- _DATASET_:

## start

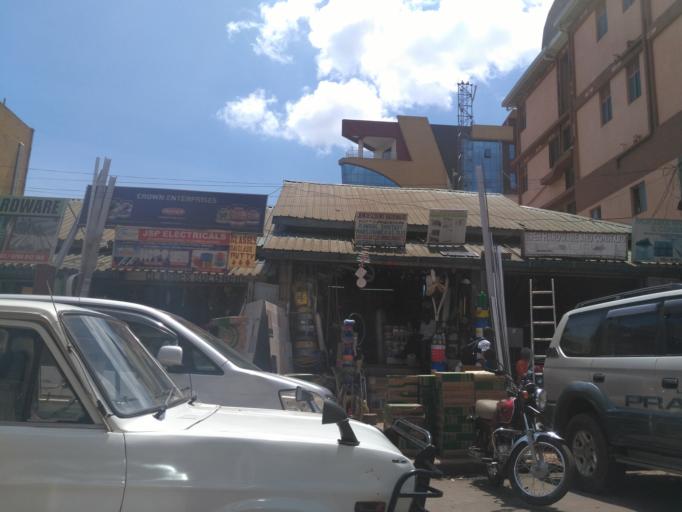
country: UG
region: Central Region
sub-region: Kampala District
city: Kampala
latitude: 0.3114
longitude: 32.5808
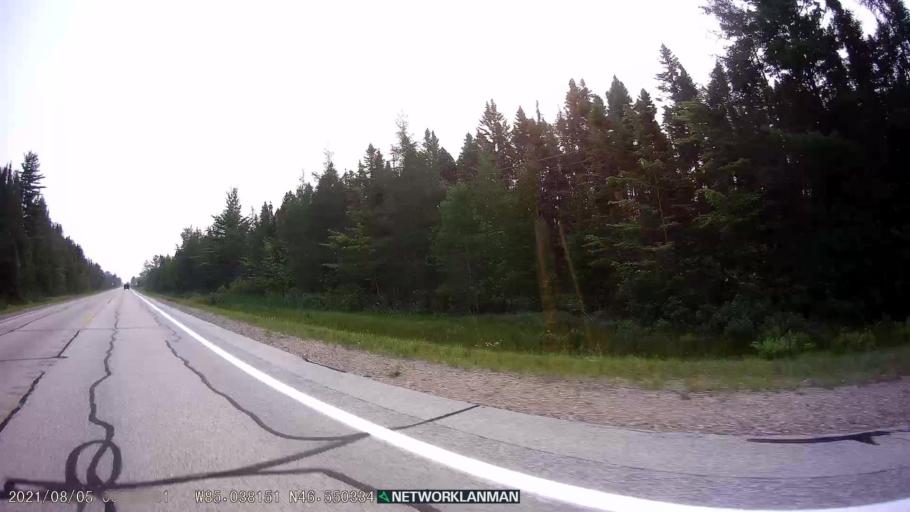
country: US
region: Michigan
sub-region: Luce County
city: Newberry
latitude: 46.5501
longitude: -85.0388
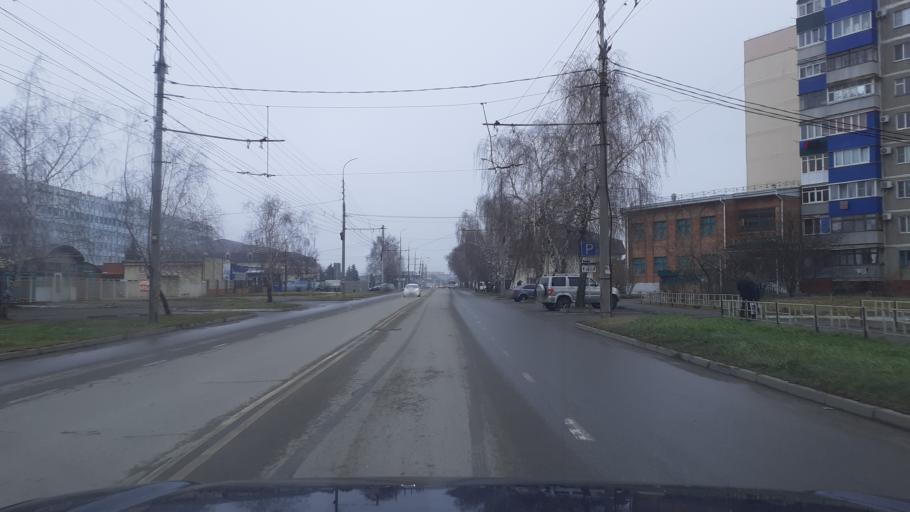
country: RU
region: Adygeya
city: Maykop
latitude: 44.6227
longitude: 40.0689
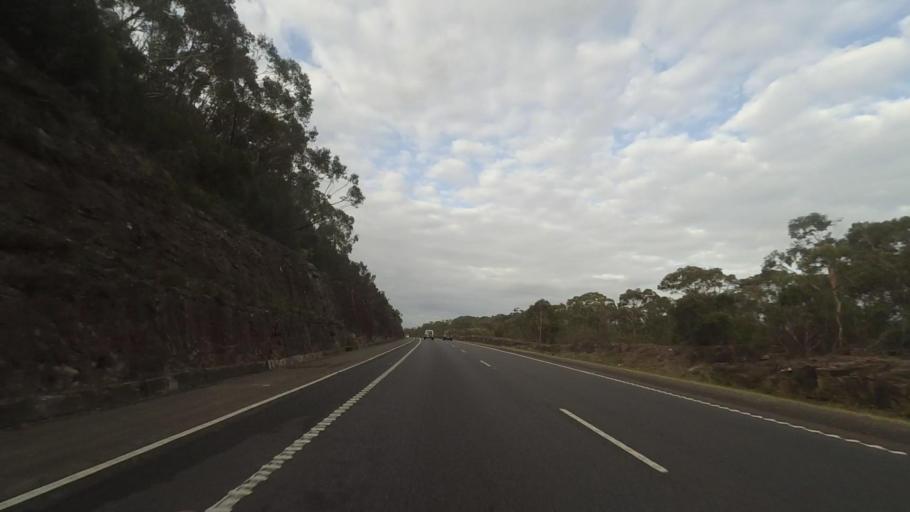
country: AU
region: New South Wales
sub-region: Wollongong
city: Helensburgh
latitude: -34.1775
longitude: 150.9759
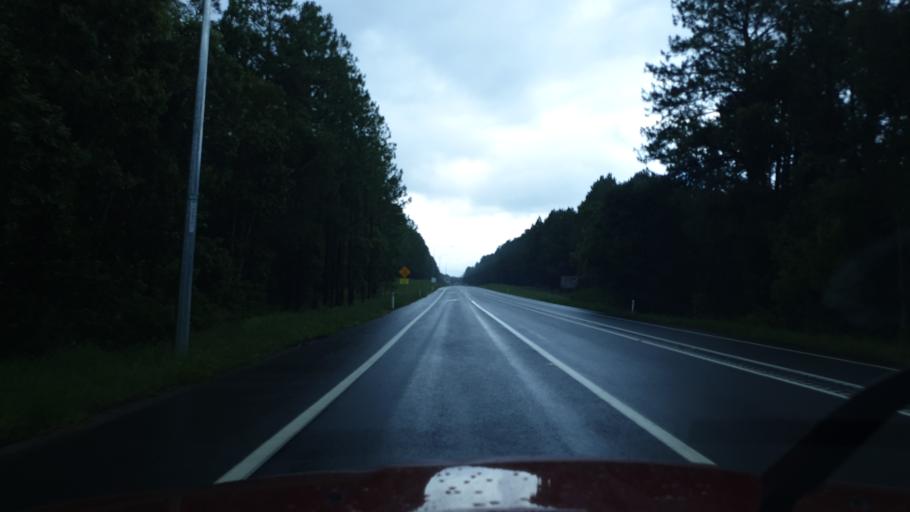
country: AU
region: Queensland
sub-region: Moreton Bay
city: Caboolture
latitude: -26.9842
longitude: 152.9723
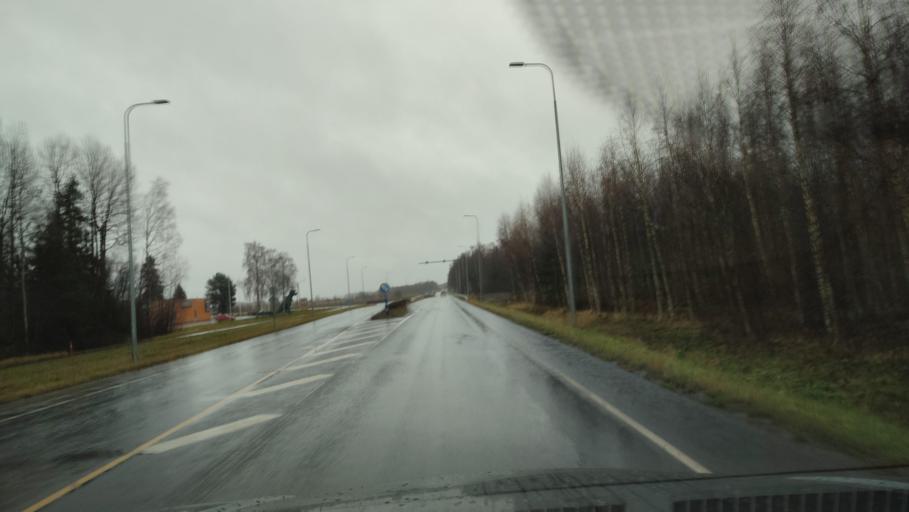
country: FI
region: Ostrobothnia
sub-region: Vaasa
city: Ristinummi
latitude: 63.0496
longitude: 21.7270
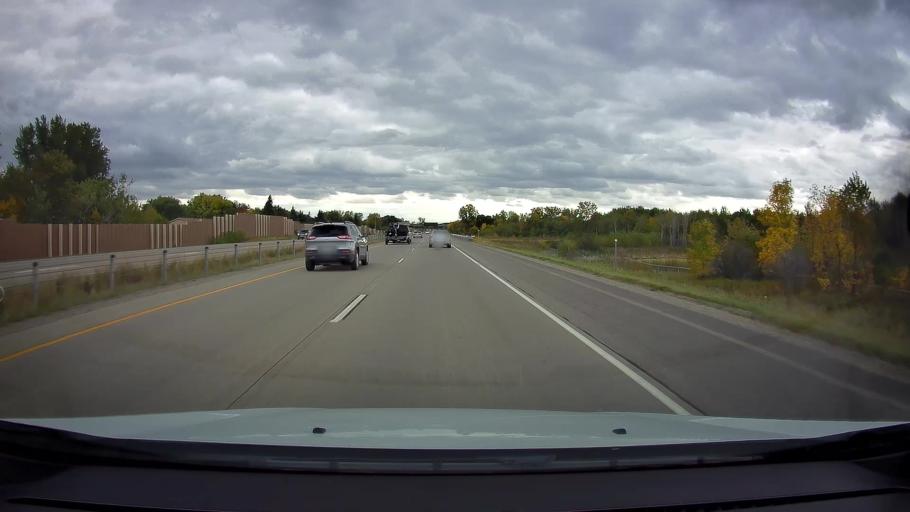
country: US
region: Minnesota
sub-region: Ramsey County
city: North Oaks
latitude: 45.1144
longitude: -93.0496
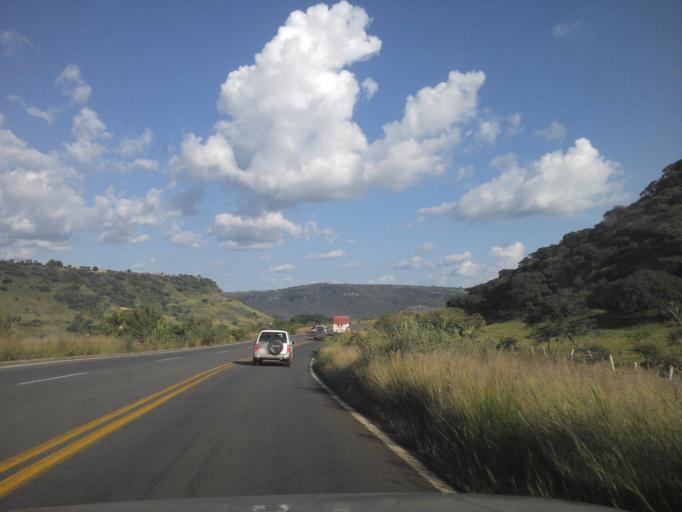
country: MX
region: Jalisco
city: Atotonilco el Alto
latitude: 20.5657
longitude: -102.5194
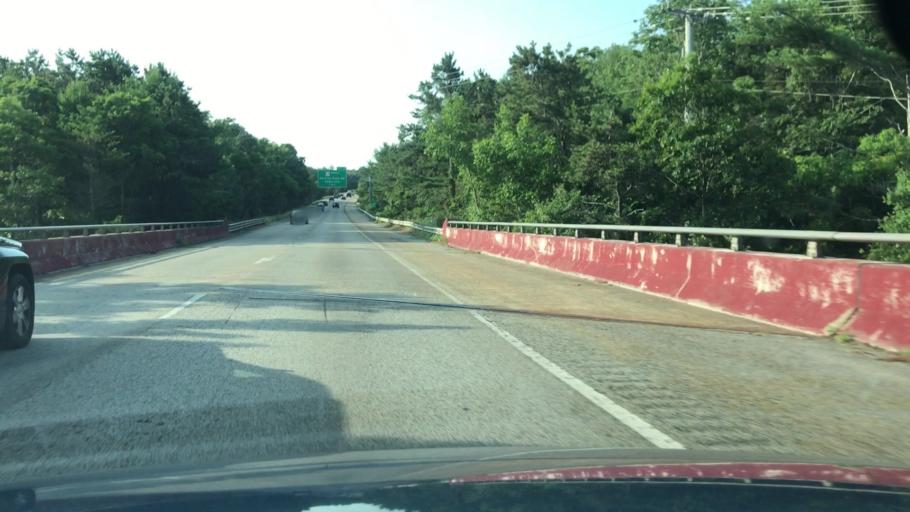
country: US
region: Massachusetts
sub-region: Barnstable County
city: Sagamore
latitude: 41.8301
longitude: -70.5628
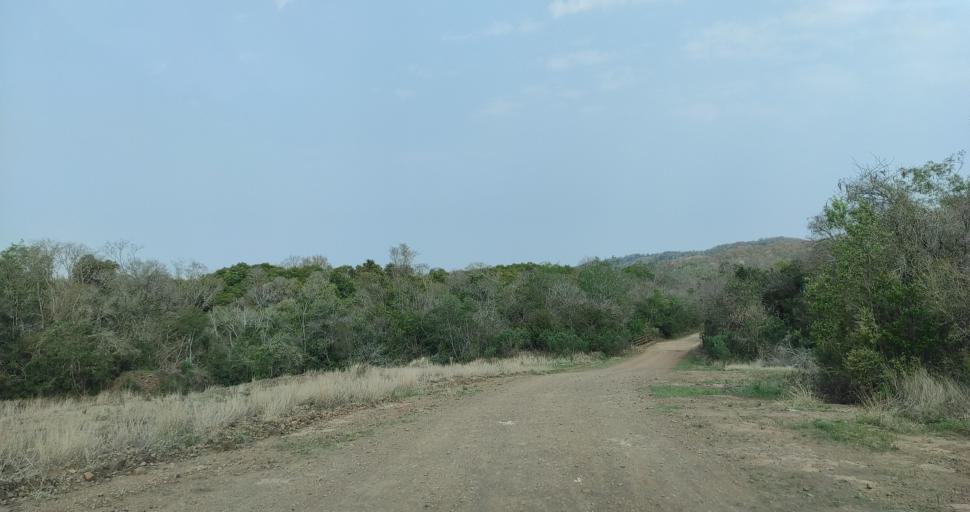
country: AR
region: Misiones
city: Cerro Cora
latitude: -27.5913
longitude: -55.5785
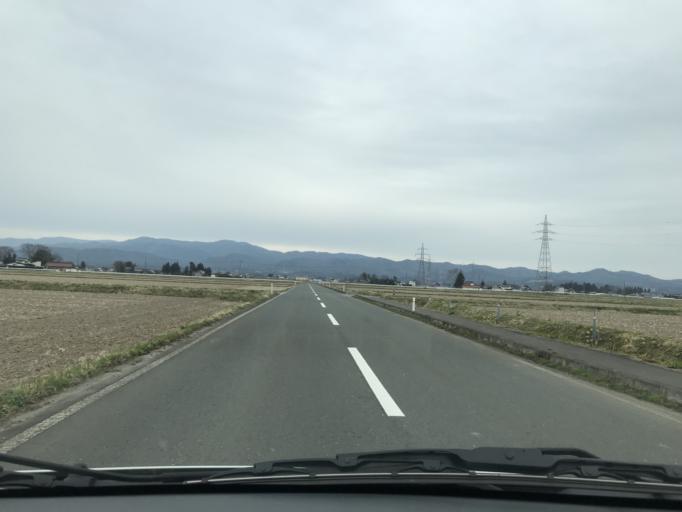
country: JP
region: Iwate
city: Mizusawa
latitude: 39.0861
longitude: 141.1408
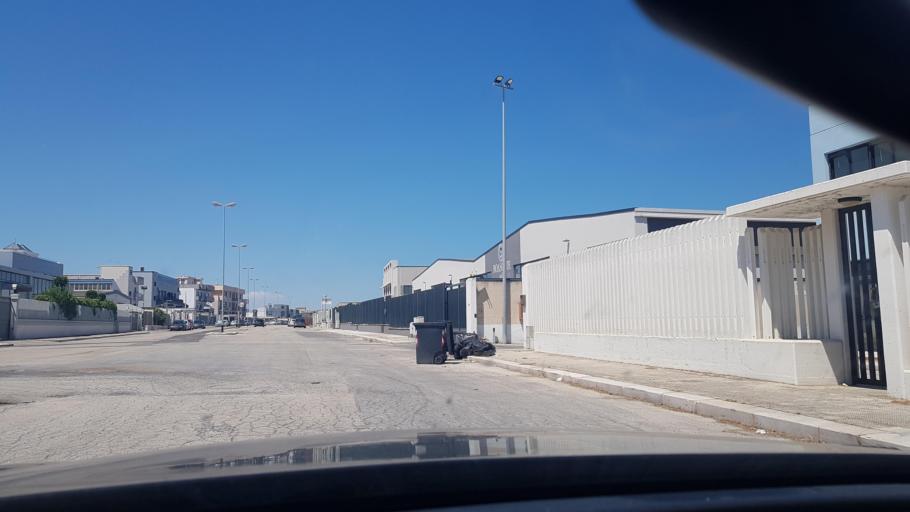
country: IT
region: Apulia
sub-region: Provincia di Barletta - Andria - Trani
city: Barletta
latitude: 41.3046
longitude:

## end

Copy every line of the records above word for word, leaving out the pictures.

country: UG
region: Central Region
sub-region: Kampala District
city: Kampala
latitude: 0.3114
longitude: 32.5808
country: US
region: Michigan
sub-region: Luce County
city: Newberry
latitude: 46.5501
longitude: -85.0388
country: RU
region: Adygeya
city: Maykop
latitude: 44.6227
longitude: 40.0689
country: AU
region: New South Wales
sub-region: Wollongong
city: Helensburgh
latitude: -34.1775
longitude: 150.9759
country: AU
region: Queensland
sub-region: Moreton Bay
city: Caboolture
latitude: -26.9842
longitude: 152.9723
country: FI
region: Ostrobothnia
sub-region: Vaasa
city: Ristinummi
latitude: 63.0496
longitude: 21.7270
country: US
region: Minnesota
sub-region: Ramsey County
city: North Oaks
latitude: 45.1144
longitude: -93.0496
country: MX
region: Jalisco
city: Atotonilco el Alto
latitude: 20.5657
longitude: -102.5194
country: US
region: Massachusetts
sub-region: Barnstable County
city: Sagamore
latitude: 41.8301
longitude: -70.5628
country: AR
region: Misiones
city: Cerro Cora
latitude: -27.5913
longitude: -55.5785
country: JP
region: Iwate
city: Mizusawa
latitude: 39.0861
longitude: 141.1408
country: IT
region: Apulia
sub-region: Provincia di Barletta - Andria - Trani
city: Barletta
latitude: 41.3046
longitude:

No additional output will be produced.